[Qué hacer]
1. Responde estas preguntas sobre el fragmento acerca de la recuperación de archivos borrados en ext3:
(a) Según el primer mensaje, ¿con qué sistema de archivos indica la documentación que sí se puede utilizar y con cuál no?
(b) ¿Cómo se llama el desarrollador mencionado en la cita de la FAQ de ext3?
(c) ¿Qué comando propone psm1984?
2. Reproduce sin ningún cambio el pasaje del fragmento sobre la recuperación de archivos en ext3 que empieza en "De momento he" y termina en "no se podia.".

[Fragmento para leer]
Lo he probado pero por desgracia no funciona, leyendo la documentación indica que se puede utilizar con ext2, pero no con ext3.

Buscando por google y demás parece que está bastante negro lo de recuperar ficheros borrados en ext3...

De momento he tirado de la copia de seguridad (incompleta, por desgracia  :Sad:  , pero al menos no demasiado)

En cualquier caso, muchas gracias, ..sR. aDiKtO..

----------

## kabutor

yo lei algo al respecto, en una petada mia previa, y efectivamente no se puede recuperar nada del ext3, de hecho uno de los creadores decia que no se podia.

Habia sin embargo una solucion haciendo grep (pero no se como se hace. y de hecho me parece que es un tiro a lo loco).. buscando por google me sale el ext3 faq:

 *Quote:*   

> Q: How can I recover (undelete) deleted files from my ext3 partition?
> 
> Actually, you can't! This is what one of the developers, Andreas Dilger, said about it:
> 
> In order to ensure that ext3 can safely resume an unlink after a crash, it actually zeros out the block pointers in the inode, whereas
> ...

 

----------

## focahclero

Pues sí , kabutor, ya me había hecho a esa idea (aunque se agradece el interés)

La lástima es que en un entorno doméstico es difícil hacer copias de seguridad todos los días  :Sad: 

----------

## psm1984

quiza con el grep se refiera a algo como:

cat /dev/hdx | grep "texto a buscar"

----------

## fedekapo

 *psm1984 wrote:*   

> quiza con el grep se refiera a algo como:
> 
> cat /dev/hdx | grep "texto a buscar"

 

 :Shocked: 

----------

## kabutor

 :Laughing: 

----------

## Palmax Maverick

Le decis que busque en una partición!!! Eso implicaría recorrer 4/6/60/100 GB JEJEJEJE. ¡Qué locura!

¿No hay alguna forma de hacerlo "bien"?

¿y para reiserfs/reiser4?

¿/lost+found para que sirve?

Hasta luego

Palmax Maverick

palmax@gmail.com

----------

[Registros]
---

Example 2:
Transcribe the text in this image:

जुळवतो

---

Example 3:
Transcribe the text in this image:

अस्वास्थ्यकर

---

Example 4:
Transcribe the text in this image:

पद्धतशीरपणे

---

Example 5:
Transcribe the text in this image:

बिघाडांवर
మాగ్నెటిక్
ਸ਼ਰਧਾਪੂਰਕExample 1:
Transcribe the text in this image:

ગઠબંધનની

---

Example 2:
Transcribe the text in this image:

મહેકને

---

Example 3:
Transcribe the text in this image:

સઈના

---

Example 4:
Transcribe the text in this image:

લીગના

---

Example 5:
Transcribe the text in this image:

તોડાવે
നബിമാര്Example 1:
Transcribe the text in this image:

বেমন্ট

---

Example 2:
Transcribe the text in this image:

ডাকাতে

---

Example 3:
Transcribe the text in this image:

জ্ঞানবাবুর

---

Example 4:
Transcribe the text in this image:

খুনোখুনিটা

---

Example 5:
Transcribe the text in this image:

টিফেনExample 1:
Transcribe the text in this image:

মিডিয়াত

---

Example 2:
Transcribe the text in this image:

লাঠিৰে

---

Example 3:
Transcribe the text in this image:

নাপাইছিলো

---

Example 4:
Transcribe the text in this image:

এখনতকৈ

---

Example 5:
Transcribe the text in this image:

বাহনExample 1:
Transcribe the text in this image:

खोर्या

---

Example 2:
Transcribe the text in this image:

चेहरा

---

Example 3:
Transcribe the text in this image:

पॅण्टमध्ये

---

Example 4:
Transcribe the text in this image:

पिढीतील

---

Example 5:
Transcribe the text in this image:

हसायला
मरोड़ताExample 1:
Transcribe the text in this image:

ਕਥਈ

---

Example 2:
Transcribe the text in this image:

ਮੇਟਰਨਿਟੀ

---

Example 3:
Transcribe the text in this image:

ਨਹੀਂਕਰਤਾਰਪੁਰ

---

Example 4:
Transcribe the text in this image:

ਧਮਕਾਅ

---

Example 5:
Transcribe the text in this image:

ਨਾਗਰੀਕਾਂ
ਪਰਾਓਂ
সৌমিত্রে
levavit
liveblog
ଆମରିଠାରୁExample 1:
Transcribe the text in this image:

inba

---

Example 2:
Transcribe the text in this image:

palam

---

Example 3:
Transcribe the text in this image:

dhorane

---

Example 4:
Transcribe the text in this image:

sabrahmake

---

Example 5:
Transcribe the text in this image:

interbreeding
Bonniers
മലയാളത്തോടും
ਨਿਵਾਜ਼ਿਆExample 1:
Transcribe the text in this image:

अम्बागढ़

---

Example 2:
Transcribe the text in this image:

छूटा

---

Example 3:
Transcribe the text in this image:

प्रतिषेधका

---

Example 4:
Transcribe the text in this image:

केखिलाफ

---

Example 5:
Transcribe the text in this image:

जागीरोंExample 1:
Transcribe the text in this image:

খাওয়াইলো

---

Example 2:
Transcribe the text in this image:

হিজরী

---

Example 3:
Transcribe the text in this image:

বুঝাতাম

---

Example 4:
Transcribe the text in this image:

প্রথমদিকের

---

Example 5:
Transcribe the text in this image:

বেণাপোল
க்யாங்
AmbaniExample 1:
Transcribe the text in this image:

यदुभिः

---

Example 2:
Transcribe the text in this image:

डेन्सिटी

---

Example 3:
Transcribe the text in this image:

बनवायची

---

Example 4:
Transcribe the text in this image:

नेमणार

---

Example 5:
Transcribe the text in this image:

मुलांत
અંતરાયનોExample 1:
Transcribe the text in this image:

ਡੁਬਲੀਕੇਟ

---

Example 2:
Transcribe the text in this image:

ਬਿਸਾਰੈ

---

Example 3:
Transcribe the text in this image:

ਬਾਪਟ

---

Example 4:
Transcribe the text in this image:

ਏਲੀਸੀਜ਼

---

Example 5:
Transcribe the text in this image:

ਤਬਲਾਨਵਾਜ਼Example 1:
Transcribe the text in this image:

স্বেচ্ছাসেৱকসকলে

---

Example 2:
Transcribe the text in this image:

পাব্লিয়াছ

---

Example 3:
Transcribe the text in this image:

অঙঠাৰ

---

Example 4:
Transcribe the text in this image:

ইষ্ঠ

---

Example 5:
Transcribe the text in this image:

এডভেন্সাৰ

[Lista de respuestas]
1.
(a) Se puede utilizar con ext2, pero no con ext3.
(b) Andreas Dilger.
(c) cat /dev/hdx | grep "texto a buscar"

2.
De momento he tirado de la copia de seguridad (incompleta, por desgracia  :Sad:  , pero al menos no demasiado)

En cualquier caso, muchas gracias, ..sR. aDiKtO..

----------

## kabutor

yo lei algo al respecto, en una petada mia previa, y efectivamente no se puede recuperar nada del ext3, de hecho uno de los creadores decia que no se podia.